About a third of the way through Montezuma's Ferrari, the reader suddenly encounters a little magazine called 'Autoweak' that has been inserted into the binding. The magazine consists almost entirely of ads (but then again, most magazines do), interspersed with pictures of the cars that feature in the book. This may sound highly intrusive, and some purists may consider the inclusion of advertising in a novel almost sacrilegious, but in fact it is neither. Actually, the care with which it had been put together, coupled with the fact that most sponsors used period-style advertisements, served to contribute to the overall atmosphere of the book.
This is apparently the first novel ever to employ such an approach to pay for itself, and while I'm not sure that it will ever become widely used, I think that it proved to be a great idea in this case. Apparently I'm not the only one to think so either, for the book recently received a Benjamin Franklin Award (a sort of American literary version of an Academy Award). My only regret is that the 'scoop photo' of the Humber Super Snipe GT on the front cover wasn't a little clearer - now that's a car I'd like to see!
For the benefit of those who haven't read 'The Last Open Road', I've included an excerpt from the new book to give you some idea of the flavour of Levy's writing. This passage sees the cars lined up on the grid for the start of the 12-hour race at Sebring:
"...the race cars sat there, glistening in the sun, while the crowd pressed in against the fences and their drivers stood in their stupid little painted circles, fidgeting with their chinstraps or tugging at the wrists of their driving gloves or checking the hands on wristwatches that never seemed to move. There were only a handful of moments to go, and I swear the closer we got to straight up noon, the quieter everything got.

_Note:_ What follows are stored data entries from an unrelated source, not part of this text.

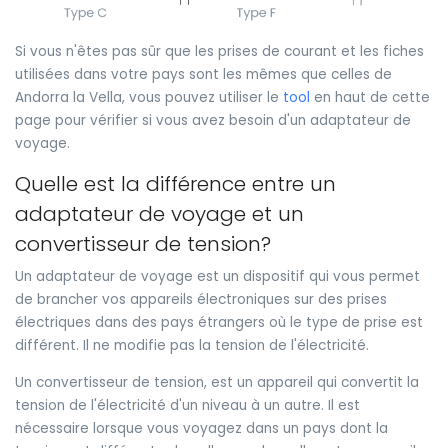
Si vous n'êtes pas sûr que les prises de courant et les fiches
utilisées dans votre pays sont les mêmes que celles de
Andorra la Vella, vous pouvez utiliser le
tool
en haut de cette
page pour vérifier si vous avez besoin d'un adaptateur de
voyage.
Quelle est la différence entre un
adaptateur de voyage et un
convertisseur de tension?
Un adaptateur de voyage est un dispositif qui vous permet
de brancher vos appareils électroniques sur des prises
électriques dans des pays étrangers où le type de prise est
différent. Il ne modifie pas la tension de l'électricité.
Un convertisseur de tension, est un appareil qui convertit la
tension de l'électricité d'un niveau à un autre. Il est
nécessaire lorsque vous voyagez dans un pays dont la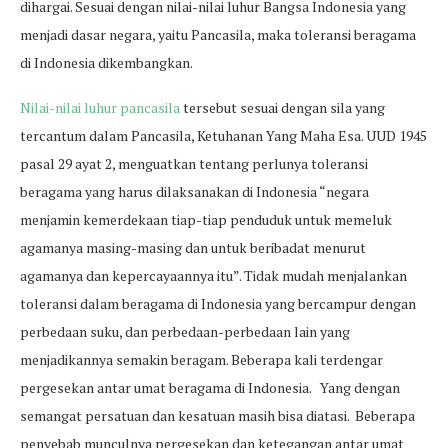
dihargai. Sesuai dengan nilai-nilai luhur Bangsa Indonesia yang
menjadi dasar negara, yaitu Pancasila, maka toleransi beragama
di Indonesia dikembangkan.
Nilai-nilai luhur pancasila
tersebut sesuai dengan sila yang
tercantum dalam Pancasila, Ketuhanan Yang Maha Esa. UUD 1945
pasal 29 ayat 2, menguatkan tentang perlunya toleransi
beragama yang harus dilaksanakan di Indonesia “negara
menjamin kemerdekaan tiap-tiap penduduk untuk memeluk
agamanya masing-masing dan untuk beribadat menurut
agamanya dan kepercayaannya itu”. Tidak mudah menjalankan
toleransi dalam beragama di Indonesia yang bercampur dengan
perbedaan suku, dan perbedaan-perbedaan lain yang
menjadikannya semakin beragam. Beberapa kali terdengar
pergesekan antar umat beragama di Indonesia. Yang dengan
semangat persatuan dan kesatuan masih bisa diatasi. Beberapa
penyebab munculnya pergesekan dan ketegangan antar umat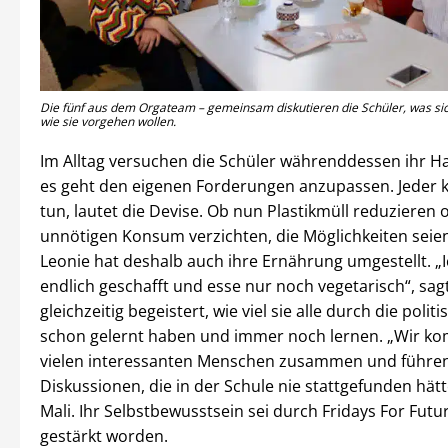
Die fünf aus dem Orgateam – gemeinsam diskutieren die Schüler, was sic
wie sie vorgehen wollen.
Im Alltag versuchen die Schüler währenddessen ihr H
es geht den eigenen Forderungen anzupassen. Jeder 
tun, lautet die Devise. Ob nun Plastikmüll reduzieren 
unnötigen Konsum verzichten, die Möglichkeiten seien v
Leonie hat deshalb auch ihre Ernährung umgestellt. „
endlich geschafft und esse nur noch vegetarisch“, sagt
gleichzeitig begeistert, wie viel sie alle durch die polit
schon gelernt haben und immer noch lernen. „Wir k
vielen interessanten Menschen zusammen und führe
Diskussionen, die in der Schule nie stattgefunden hätt
Mali. Ihr Selbstbewusstsein sei durch Fridays For Futu
gestärkt worden.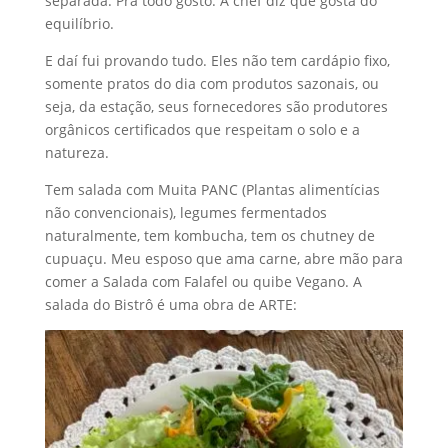
separada. Pra todo gosto. A chef diz que gosta do
equilíbrio.
E daí fui provando tudo. Eles não tem cardápio fixo,
somente pratos do dia com produtos sazonais, ou
seja, da estação, seus fornecedores são produtores
orgânicos certificados que respeitam o solo e a
natureza.
Tem salada com Muita PANC (Plantas alimentícias
não convencionais), legumes fermentados
naturalmente, tem kombucha, tem os chutney de
cupuaçu. Meu esposo que ama carne, abre mão para
comer a Salada com Falafel ou quibe Vegano. A
salada do Bistrô é uma obra de ARTE: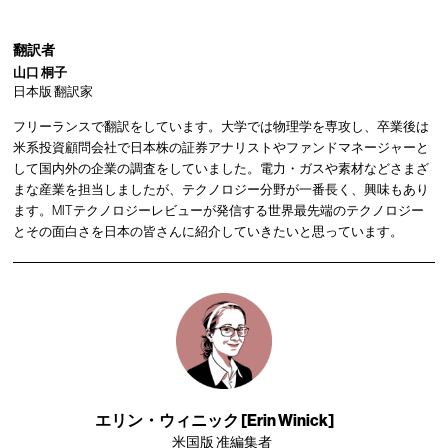
翻訳者
山口 桐子
日本版 翻訳家
フリーランスで翻訳をしています。大学では物理学を専攻し、卒業後は
米系投資顧問会社で日本株の証券アナリストやファンドマネージャーと
して国内外の企業の調査をしていました。電力・ガスや素材などさまざ
まな産業を担当しましたが、テクノロジー分野が一番長く、興味もあり
ます。MITテクノロジーレビューが発信する世界最先端のテクノロジー
とその面白さを日本の皆さんに紹介していきたいと思っています。
エリン・ウィニック [Erin Winick]
米国版 准編集者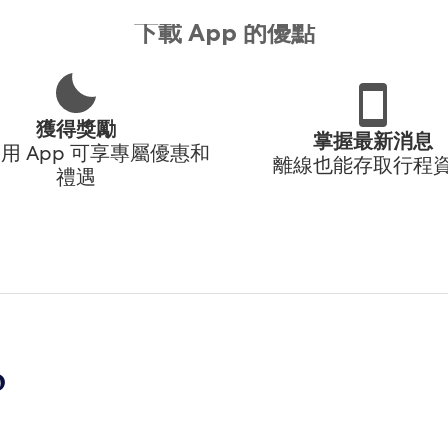
下載 App 的優點
獲得獎勵
掌握最新消息
用 App 可享專屬優惠和
離線也能存取行程
禮遇
p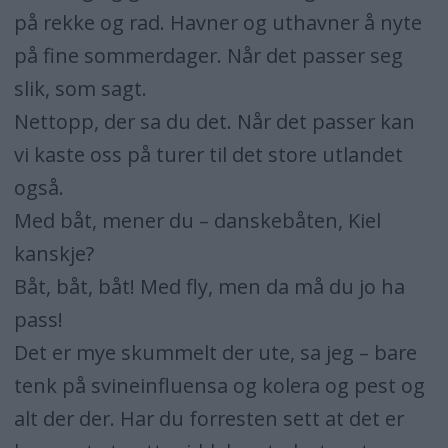
på rekke og rad. Havner og uthavner å nyte
på fine sommerdager. Når det passer seg
slik, som sagt.
Nettopp, der sa du det. Når det passer kan
vi kaste oss på turer til det store utlandet
også.
Med båt, mener du – danskebåten, Kiel
kanskje?
Båt, båt, båt! Med fly, men da må du jo ha
pass!
Det er mye skummelt der ute, sa jeg – bare
tenk på svineinfluensa og kolera og pest og
alt der der. Har du forresten sett at det er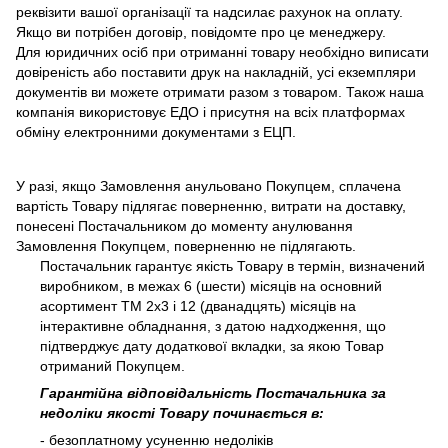
реквізити вашої організації та надсилає рахунок на оплату.
Якщо ви потрібен договір, повідомте про це менеджеру.
Для юридичних осіб при отриманні товару необхідно виписати
довіреність або поставити друк на накладній, усі екземпляри
документів ви можете отримати разом з товаром. Також наша
компанія використовує ЕДО і присутня на всіх платформах
обміну електронними документами з ЕЦП.
У разі, якщо Замовлення анульовано Покупцем, сплачена
вартість Товару підлягає поверненню, витрати на доставку,
понесені Постачальником до моменту анулювання
Замовлення Покупцем, поверненню не підлягають.
Постачальник гарантує якість Товару в термін, визначений
виробником, в межах 6 (шести) місяців на основний
асортимент ТМ 2х3 і 12 (дванадцять) місяців на
інтерактивне обладнання, з датою надходження, що
підтверджує дату додаткової вкладки, за якою Товар
отриманий Покупцем.
Гарантійна відповідальність Постачальника за
недоліки якості Товару починається в:
- безоплатному усуненню недоліків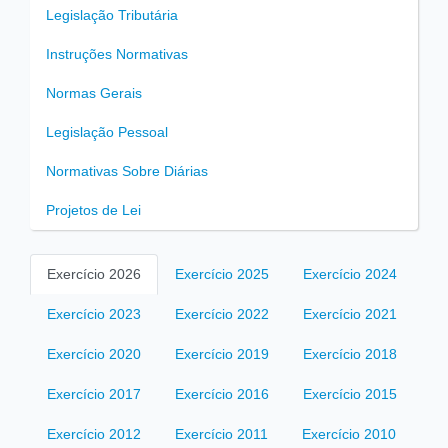
Legislação Tributária
Instruções Normativas
Normas Gerais
Legislação Pessoal
Normativas Sobre Diárias
Projetos de Lei
Exercício 2026
Exercício 2025
Exercício 2024
Exercício 2023
Exercício 2022
Exercício 2021
Exercício 2020
Exercício 2019
Exercício 2018
Exercício 2017
Exercício 2016
Exercício 2015
Exercício 2012
Exercício 2011
Exercício 2010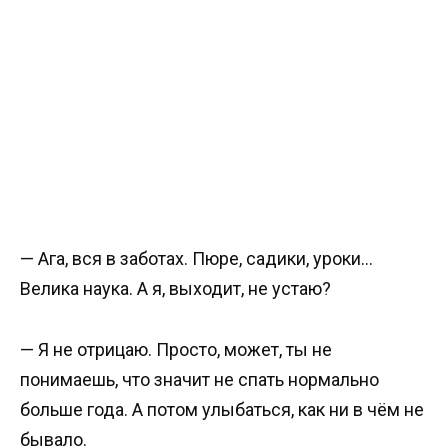
— Ага, вся в заботах. Пюре, садики, уроки…
Велика наука. А я, выходит, не устаю?
— Я не отрицаю. Просто, может, ты не
понимаешь, что значит не спать нормально
больше года. А потом улыбаться, как ни в чём не
бывало.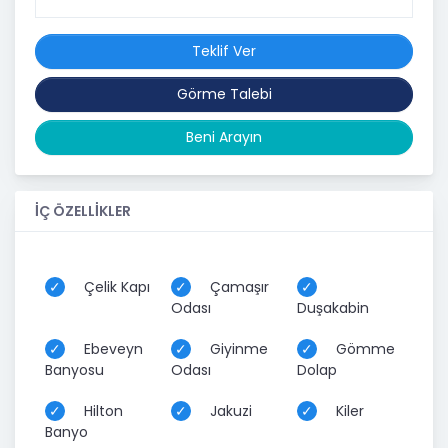
Teklif Ver
Görme Talebi
Beni Arayın
İÇ ÖZELLİKLER
Çelik Kapı
Çamaşır
Odası
Duşakabin
Ebeveyn
Giyinme
Gömme
Banyosu
Odası
Dolap
Hilton
Jakuzi
Kiler
Banyo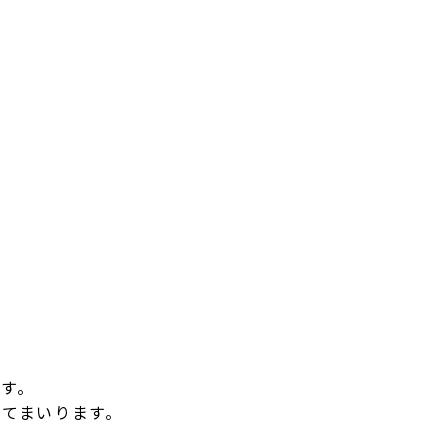
す。
てまいります。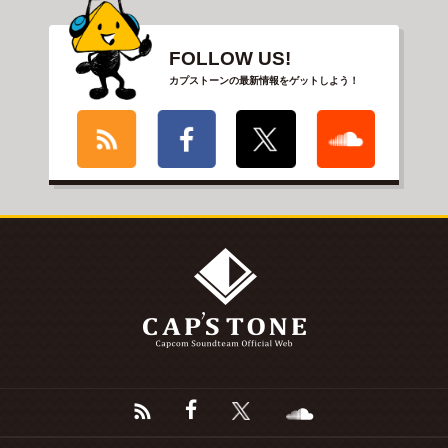
FOLLOW US!
カプストーンの最新情報をゲットしよう！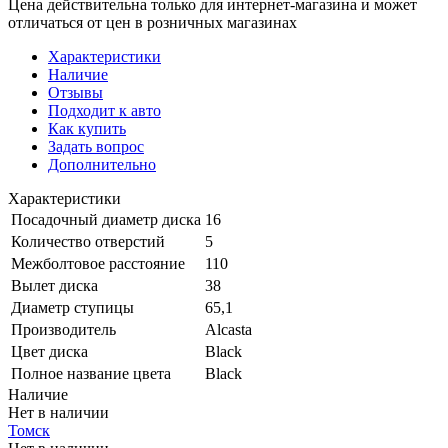
Цена действительна только для интернет-магазина и может
отличаться от цен в розничных магазинах
Характеристики
Наличие
Отзывы
Подходит к авто
Как купить
Задать вопрос
Дополнительно
Характеристики
Посадочный диаметр диска
16
Количество отверстий
5
Межболтовое расстояние
110
Вылет диска
38
Диаметр ступицы
65,1
Производитель
Alcasta
Цвет диска
Black
Полное название цвета
Black
Наличие
Нет в наличии
Томск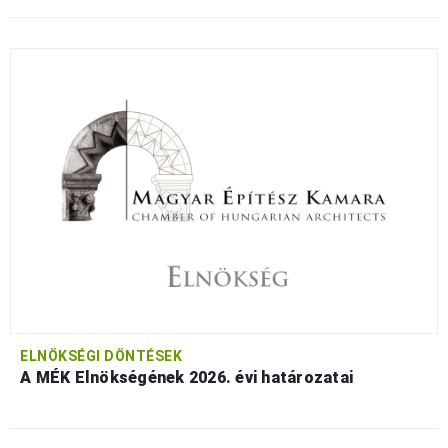
ELNÖKSÉGI DÖNTÉSEK
A MÉK Elnökségének 2026. évi határozatai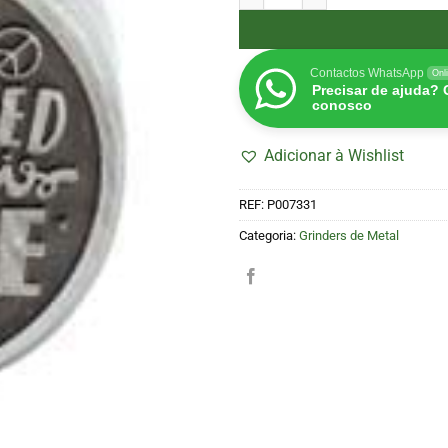
Contactos WhatsApp
Onl
Precisar de ajuda?
conosco
Adicionar à Wishlist
REF:
P007331
Categoria:
Grinders de Metal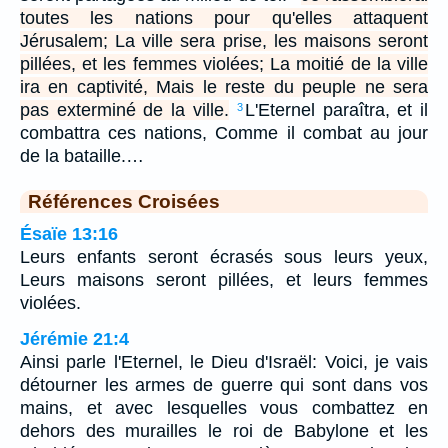
toutes les nations pour qu'elles attaquent
Jérusalem; La ville sera prise, les maisons seront
pillées, et les femmes violées; La moitié de la ville
ira en captivité, Mais le reste du peuple ne sera
pas exterminé de la ville.
L'Eternel paraîtra, et il
3
combattra ces nations, Comme il combat au jour
de la bataille.…
Références Croisées
Ésaïe 13:16
Leurs enfants seront écrasés sous leurs yeux,
Leurs maisons seront pillées, et leurs femmes
violées.
Jérémie 21:4
Ainsi parle l'Eternel, le Dieu d'Israël: Voici, je vais
détourner les armes de guerre qui sont dans vos
mains, et avec lesquelles vous combattez en
dehors des murailles le roi de Babylone et les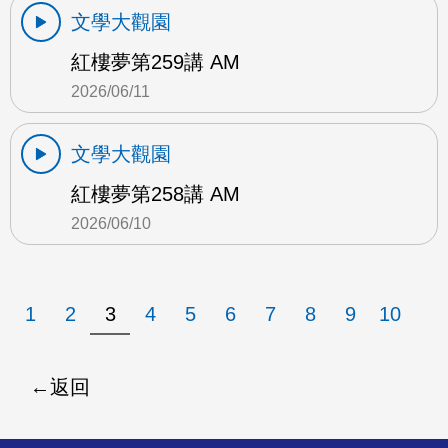
文學大觀園
紅樓夢第259講 AM
2026/06/11
文學大觀園
紅樓夢第258講 AM
2026/06/10
1
2
3
4
5
6
7
8
9
10
返回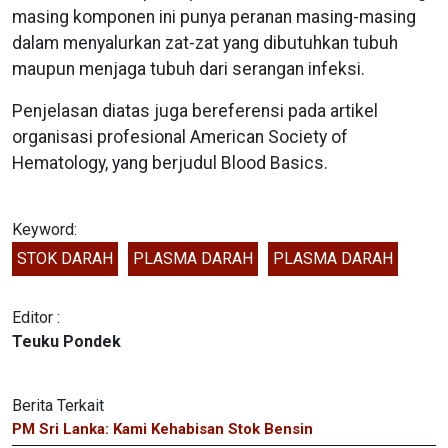
masing komponen ini punya peranan masing-masing
dalam menyalurkan zat-zat yang dibutuhkan tubuh
maupun menjaga tubuh dari serangan infeksi.
Penjelasan diatas juga bereferensi pada artikel
organisasi profesional American Society of
Hematology, yang berjudul Blood Basics.
Keyword:
STOK DARAH
PLASMA DARAH
PLASMA DARAH
Editor :
Teuku Pondek
Berita Terkait
PM Sri Lanka: Kami Kehabisan Stok Bensin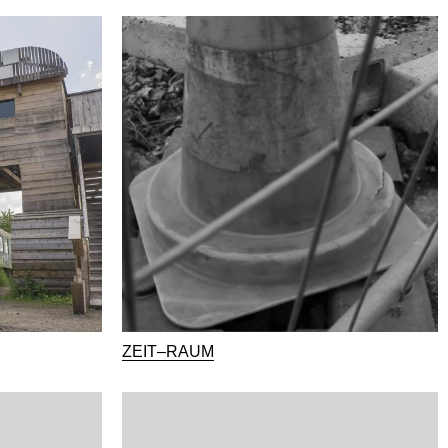
ZEIT–RAUM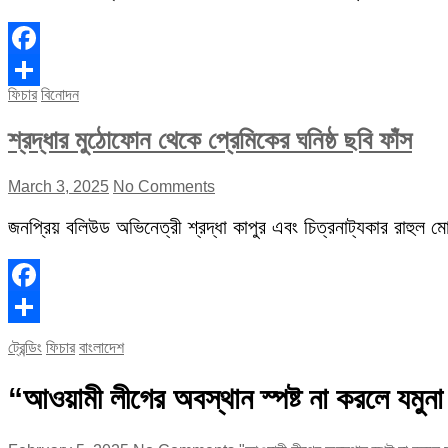
Facebook
ফিচার
বিনোদন
Share
শ্রদ্ধার মুঠোফোন থেকে প্রেমিকের ঘনিষ্ঠ ছবি ফাঁস
March 3, 2025
No Comments
জনপ্রিয় বলিউড অভিনেত্রী শ্রদ্ধা কাপুর এবং চিত্রনাট্যকার রাহুল মোদ
Facebook
Share
ট্রেন্ডিং
ফিচার
বাংলাদেশ
“আওয়ামী লীগের অবস্থান স্পষ্ট না করলে যমু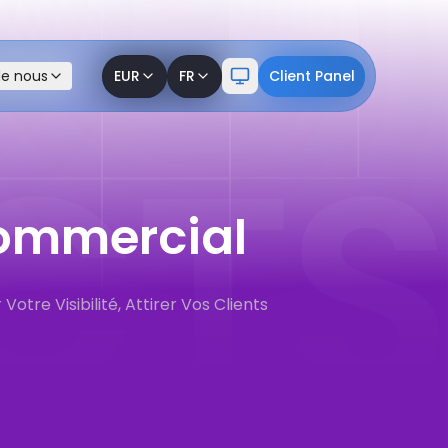
de nous
de nous
EUR
EUR
FR
FR
Client Panel
Client Panel
ommercial
tre Visibilité, Attirer Vos Clients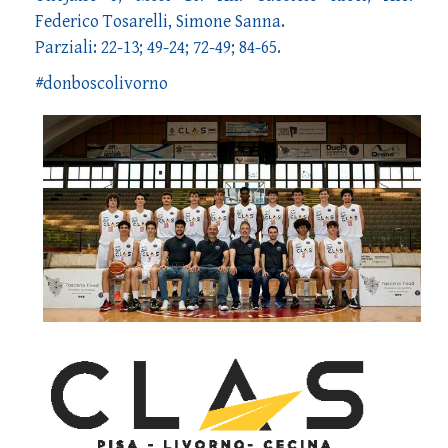
Federico Tosarelli, Simone Sanna.
Parziali: 22-13; 49-24; 72-49; 84-65.
#donboscolivorno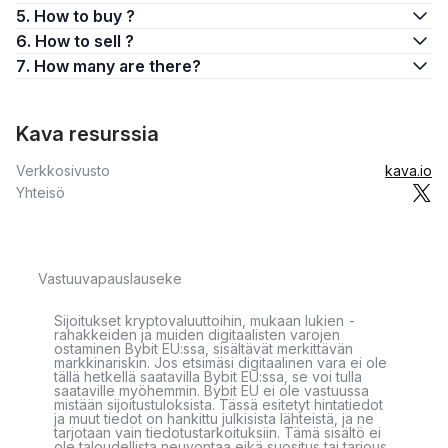
5. How to buy ?
6. How to sell ?
7. How many are there?
Kava resurssia
Verkkosivusto
kava.io
Yhteisö
Vastuuvapauslauseke
Sijoitukset kryptovaluuttoihin, mukaan lukien -
rahakkeiden ja muiden digitaalisten varojen
ostaminen Bybit EU:ssa, sisältävät merkittävän
markkinariskin. Jos etsimäsi digitaalinen vara ei ole
tällä hetkellä saatavilla Bybit EU:ssa, se voi tulla
saataville myöhemmin. Bybit EU ei ole vastuussa
mistään sijoitustuloksista. Tässä esitetyt hintatiedot
ja muut tiedot on hankittu julkisista lähteistä, ja ne
tarjotaan vain tiedotustarkoituksiin. Tämä sisältö ei
ole taloudellista neuvontaa eikä suositus tai tarjous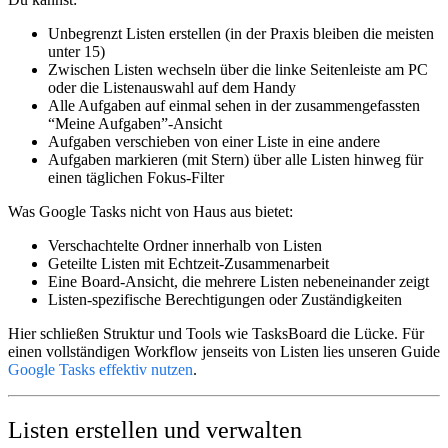
Unbegrenzt Listen erstellen
(in der Praxis bleiben die meisten
unter 15)
Zwischen Listen wechseln
über die linke Seitenleiste am PC
oder die Listenauswahl auf dem Handy
Alle Aufgaben auf einmal sehen
in der zusammengefassten
“Meine Aufgaben”-Ansicht
Aufgaben verschieben
von einer Liste in eine andere
Aufgaben markieren
(mit Stern) über alle Listen hinweg für
einen täglichen Fokus-Filter
Was Google Tasks nicht von Haus aus bietet:
Verschachtelte Ordner innerhalb von Listen
Geteilte Listen mit Echtzeit-Zusammenarbeit
Eine Board-Ansicht, die mehrere Listen nebeneinander zeigt
Listen-spezifische Berechtigungen oder Zuständigkeiten
Hier schließen Struktur und Tools wie TasksBoard die Lücke. Für
einen vollständigen Workflow jenseits von Listen lies unseren Guide
Google Tasks effektiv nutzen
.
Listen erstellen und verwalten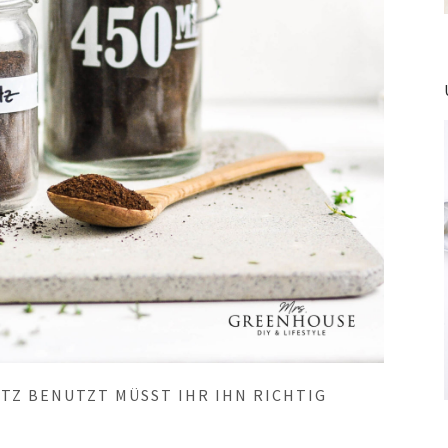
TZ BENUTZT MÜSST IHR IHN RICHTIG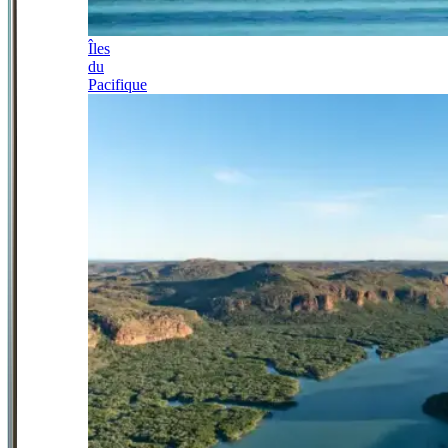
Îles
du
Pacifique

In fact, if you listened past the rush of the air up your nostrils, you could hear your own heartbeat...
'Thirty seconds,' Captain Eyston said into his microphone, and you could almost see the sparkplug banners flutter from the mass intake of breath.
'Twenty.'
At the far end of pit lane, I herd a socket wrench fall and roll across the concrete. From the sound, I'd guess it was a 14mm or a 9/16ths deepwell.
'Ten...nine...eight...seven...'
Somewhere between 'four' and 'three' I noticed the first tiny flinch of movement, but before you could really catch who it was, the stampede was on. It looked a little strange, really, these guys in goggles, gloves, and helmets scampering hell-for-leather across an airport runway and jumping into their race cars. But that all changed when the patter of little feet became the grind of starter motors and then this avalanche of sound as one engine fired and then another and then absolute bedlam as the whole field exploded away in a shock wave of rubber smoke and Castrol fumes." (p.243).
'The Last Open Road' saw Levy really raise the bar as far as motorsport fiction goes, and 'Montezuma's Ferrari' sees the standard climb a couple of notches further. If you read any novels at all then this book is really a necessity, simply because motorsport fiction doesn't get any better than this. The writing, setting, and plot are all brilliant. Plus, at just under four hundred pages of text, you're getting plenty of hours of reading for your money. If you can, try to buy both books in the series, because you really will enjoy 'Montezuma's Ferrari' more if you have read 'The Last Open Road' first. If not, then 'Montezuma's Ferrari' is still a very worthy acquisition, and one that I think will appeal to anybody who harbours any interest in racing at all.